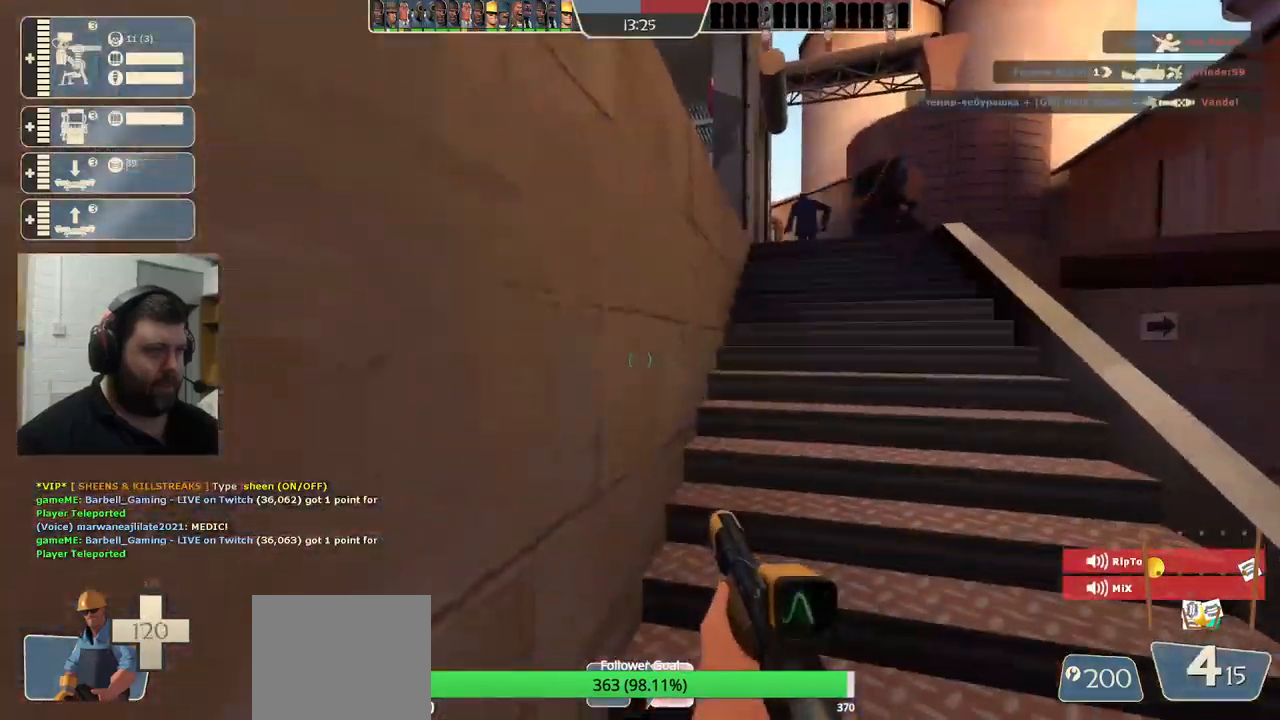
{"buttons": ["SQUARE"], "left_stick": "center", "right_stick": "center", "events": [[17, "right_stick", "center"], [133, "SQUARE", "down"], [217, "SQUARE", "up"], [300, "SQUARE", "down"], [367, "SQUARE", "up"], [450, "SQUARE", "down"]]}
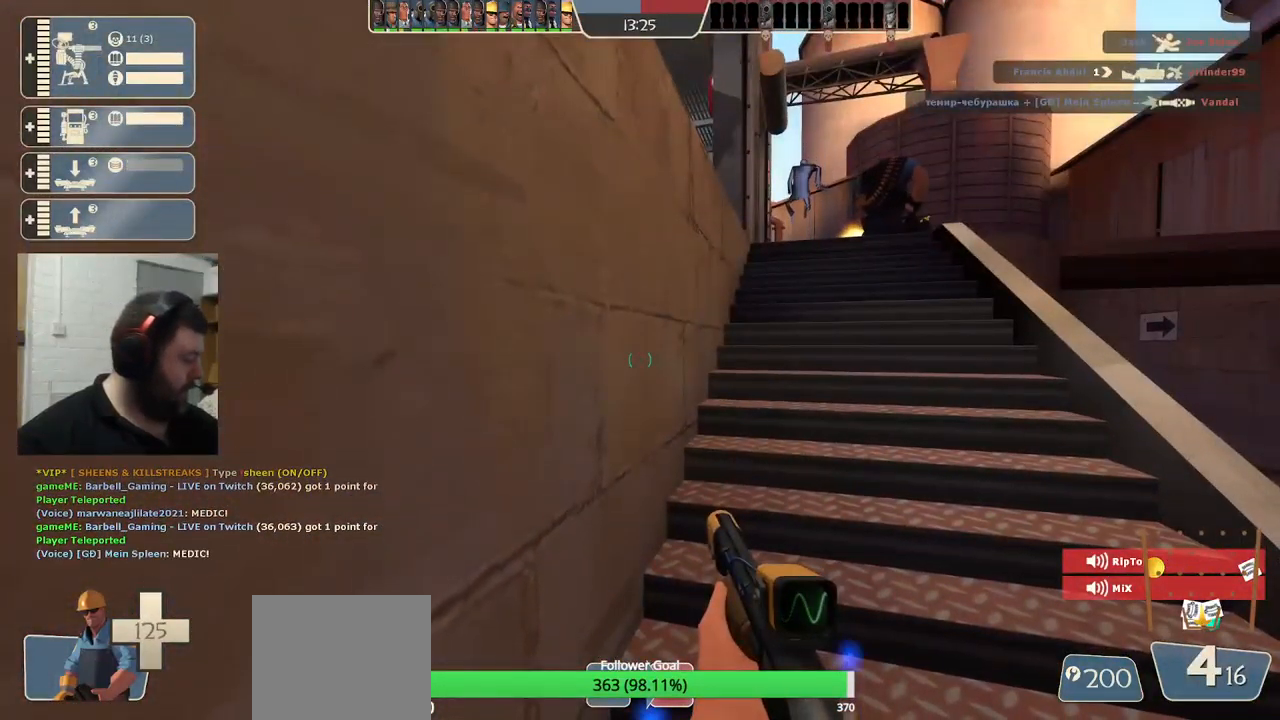
{"buttons": [], "left_stick": "center", "right_stick": "center", "events": [[17, "SQUARE", "up"], [100, "SQUARE", "down"], [183, "SQUARE", "up"], [267, "SQUARE", "down"], [350, "SQUARE", "up"]]}
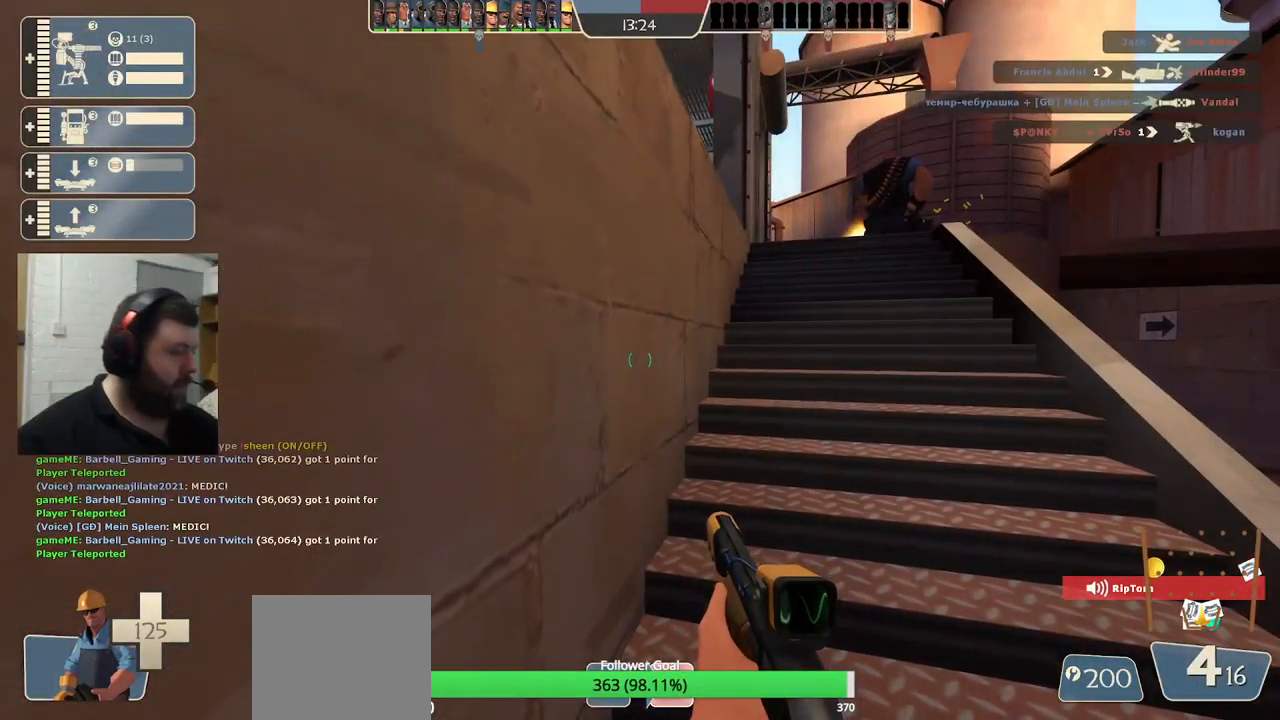
{"buttons": [], "left_stick": "center", "right_stick": "center", "events": [[317, "DPAD_DOWN", "down"], [383, "DPAD_DOWN", "up"]]}
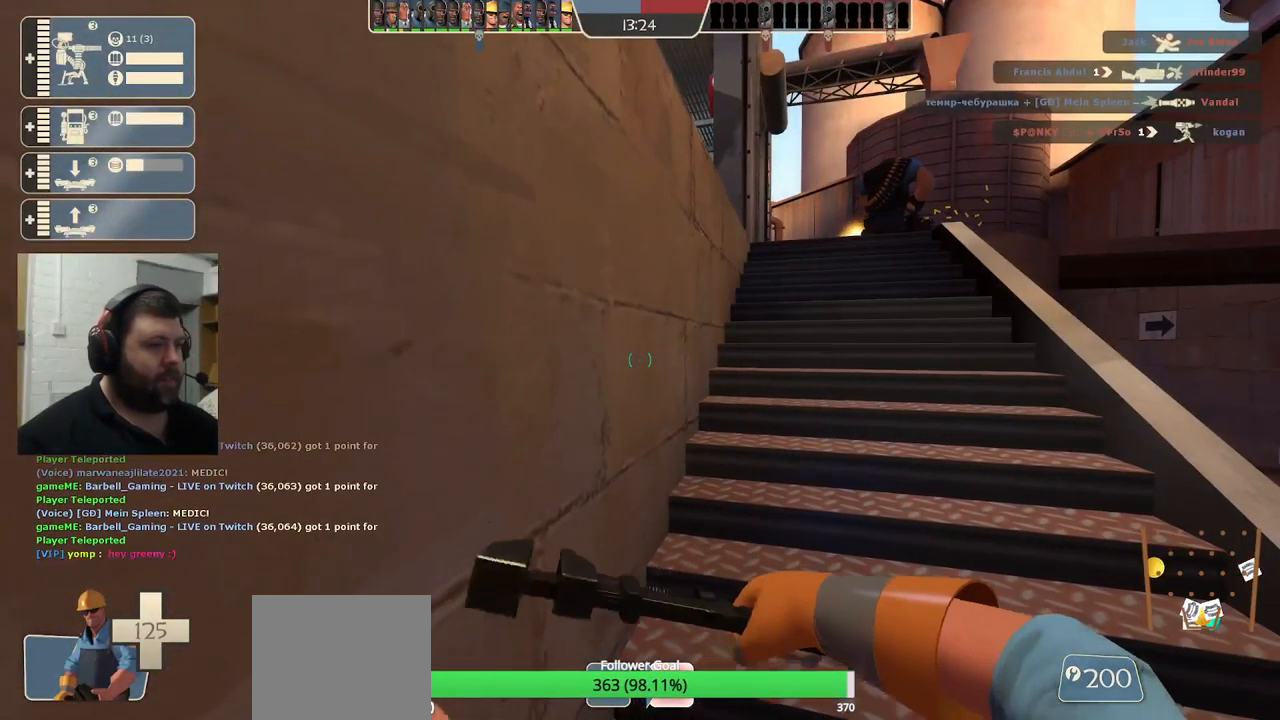
{"buttons": ["R2"], "left_stick": "center", "right_stick": "center", "events": [[83, "right_stick", "right"], [333, "R2", "down"], [367, "right_stick", "center"], [433, "left_stick", "up-right"], [500, "left_stick", "center"]]}
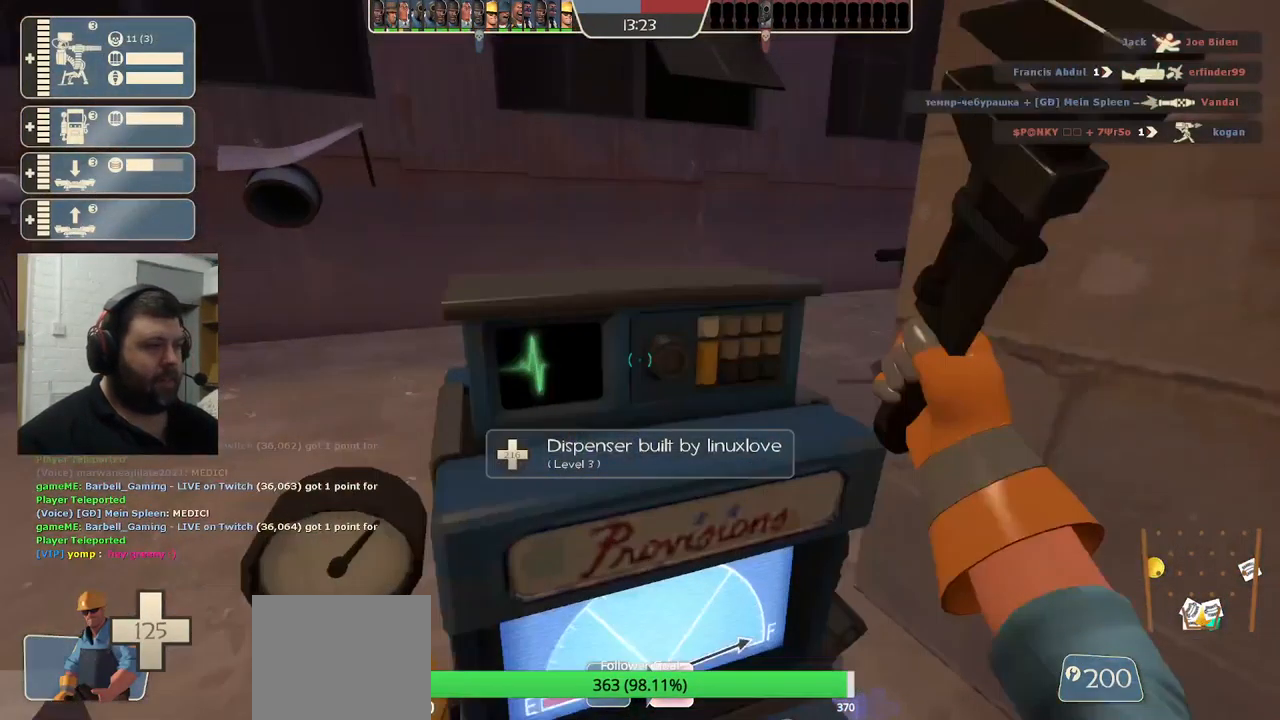
{"buttons": [], "left_stick": "center", "right_stick": "left", "events": [[167, "R2", "up"], [416, "right_stick", "left"]]}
************
Exercise -
The material above is to be set down exactly, with pictures removed.

Reply -
{"buttons": ["SQUARE"], "left_stick": "center", "right_stick": "center", "events": [[17, "right_stick", "center"], [133, "SQUARE", "down"], [217, "SQUARE", "up"], [300, "SQUARE", "down"], [367, "SQUARE", "up"], [450, "SQUARE", "down"]]}
{"buttons": [], "left_stick": "center", "right_stick": "center", "events": [[17, "SQUARE", "up"], [100, "SQUARE", "down"], [183, "SQUARE", "up"], [267, "SQUARE", "down"], [350, "SQUARE", "up"]]}
{"buttons": [], "left_stick": "center", "right_stick": "center", "events": [[317, "DPAD_DOWN", "down"], [383, "DPAD_DOWN", "up"]]}
{"buttons": ["R2"], "left_stick": "center", "right_stick": "center", "events": [[83, "right_stick", "right"], [333, "R2", "down"], [367, "right_stick", "center"], [433, "left_stick", "up-right"], [500, "left_stick", "center"]]}
{"buttons": [], "left_stick": "center", "right_stick": "left", "events": [[167, "R2", "up"], [416, "right_stick", "left"]]}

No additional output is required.